Fechado para "deforma"

O que faz o encontro de pessoas formar um time?

O Escutatório nasceu de um encontro. De lá pra cá experimentou dinâmicas, palavras, linguagens e ideias diferentes e, em nenhum momento, foi possível ser Um time. Somos várias e diferentes.  

E estamos aqui de  novo escrevendo a três mãos. Escrevemos porque algo falta nesse mar de letras e posts que insistimos em navegar, mas por vezes, a falta pode ameaçar desaparecer e sem ela não existe movimento, nem escrita. 

Há 3 anos (29/06/2016), quatro mulheres (Mariana Anconi, Anastácia David, Carolina Escobar e Lorena Bitar), se reuniram criando um espaço de articulação, transmissão, diálogo por meio da escrita livre e engajada com o desejo de, para além de falar, escrever psicanálise à nossa maneira, com nossos traços e percursos. Com o rigor que trouxemos de nossa formação com professores que nos estimularam com amor ao invento freudiano. Nos estimularam a olhar para além das imagens formadas ao fundo da caverna. 

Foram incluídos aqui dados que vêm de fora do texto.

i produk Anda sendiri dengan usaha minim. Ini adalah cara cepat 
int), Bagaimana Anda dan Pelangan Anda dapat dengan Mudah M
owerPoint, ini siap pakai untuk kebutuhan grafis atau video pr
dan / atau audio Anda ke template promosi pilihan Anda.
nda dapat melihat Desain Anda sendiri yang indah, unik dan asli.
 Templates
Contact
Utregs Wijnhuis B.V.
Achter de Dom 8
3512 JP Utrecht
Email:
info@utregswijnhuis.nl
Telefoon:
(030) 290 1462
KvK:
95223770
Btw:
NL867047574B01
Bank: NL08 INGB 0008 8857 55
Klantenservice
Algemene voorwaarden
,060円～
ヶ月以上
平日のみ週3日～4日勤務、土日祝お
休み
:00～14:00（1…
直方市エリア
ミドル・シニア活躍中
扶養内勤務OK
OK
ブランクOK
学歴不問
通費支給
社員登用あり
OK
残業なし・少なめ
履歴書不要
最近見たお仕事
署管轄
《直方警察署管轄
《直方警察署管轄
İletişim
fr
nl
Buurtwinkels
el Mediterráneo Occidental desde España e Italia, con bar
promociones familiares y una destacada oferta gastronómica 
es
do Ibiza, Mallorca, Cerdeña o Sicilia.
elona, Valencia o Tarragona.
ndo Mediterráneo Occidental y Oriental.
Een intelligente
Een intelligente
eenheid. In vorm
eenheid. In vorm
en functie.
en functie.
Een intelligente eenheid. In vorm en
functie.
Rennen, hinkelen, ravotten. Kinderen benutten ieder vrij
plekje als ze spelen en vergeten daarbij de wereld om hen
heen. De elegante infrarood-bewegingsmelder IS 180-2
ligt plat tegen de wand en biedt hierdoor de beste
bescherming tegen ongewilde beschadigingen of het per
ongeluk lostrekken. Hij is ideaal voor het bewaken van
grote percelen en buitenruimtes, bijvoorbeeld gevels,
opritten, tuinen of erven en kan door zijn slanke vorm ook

Desde então, seguimos, cada uma à sua maneira fazendo psicanálise e apostando nesse saber como um caminho para atravessar a vida. Vida que nos leva dia e noite para encontros com embates e belezas imprevisíveis. Vida que traz e leva, como o mar, metáfora para o movimento constante. Lá e Cá.

Hoje somos Mariana, Maiara e Anastácia. Talvez nosso leitor não saiba, mas estamos em diferentes lugares por esse mundo. Maiara em São Luís, Anastácia em São Paulo e Mariana em Nova York. Mas não foi sempre assim. Tivemos encontros (belos!) para pensar temas e propor ideias. Desde o ano passado atravessamos uma fragmentação (im)possível sustentada pelo espaço virtual, tentando compor, articular e construir uma produção em conjunto. 

Dos diferentes lugares, tempos e posições apostamos em uma costura. Em seu significado temos na palavra costura: “ato, processo ou efeito de unir duas ou mais coisas, por meio de pontos”. Mas uma pergunta insiste: Como sustentar o desejo sem a presença do encontro? O virtual dá conta? Ou precisamos do encontro na materialização do corpo? Para nós, isso parece imprescindível em alguns momentos. 

Três anos se passaram: seria o Escutatório um Ateliê? Um Cartel? Dispositivo das escolas de psicanálise onde se assume o envolvimento com uma questão da teoria para ao final sair uma produção que tem a ver com o desejo? Às vezes parece que sim, outras que não… deixemos no ar. 

Chegou a hora de movimentar! Anunciamos que nosso Escutatório estará “fechado para reforma”; ou “deforma” como escolhemos. "Deforma" implica em deformar, sair da forma e da fôrma. O analista para exercer sua função passa por uma formação, mas aposta-se em uma deformação que está atravessada por sua análise pessoal também, que o possibilita operar na função de uma escuta que causa desejo. Um movimento necessário para sua (de)formação.
Contaremos durante um (in)certo tempo com um trabalho de elaboração nosso a respeito do projeto a partir do desejo de cada uma. Fica uma aposta no futuro. Para trocar e transmitir o que precisamos dizer, se não neste, em outros espaços.